* Source information
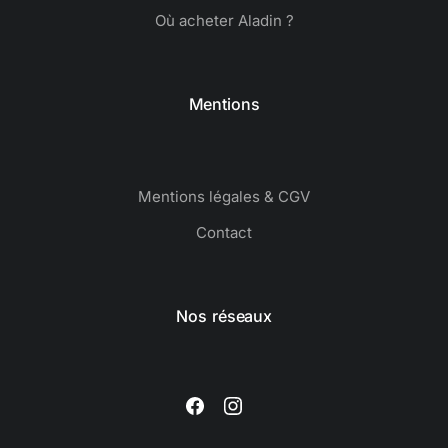
Où acheter Aladin ?
Mentions
Mentions légales & CGV
Contact
Nos réseaux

* Task to complete
Could you give the listing again exactly as it stands, minus any pictures?

* Solution to this problem
Où acheter Aladin ?
Mentions
Mentions légales & CGV
Contact
Nos réseaux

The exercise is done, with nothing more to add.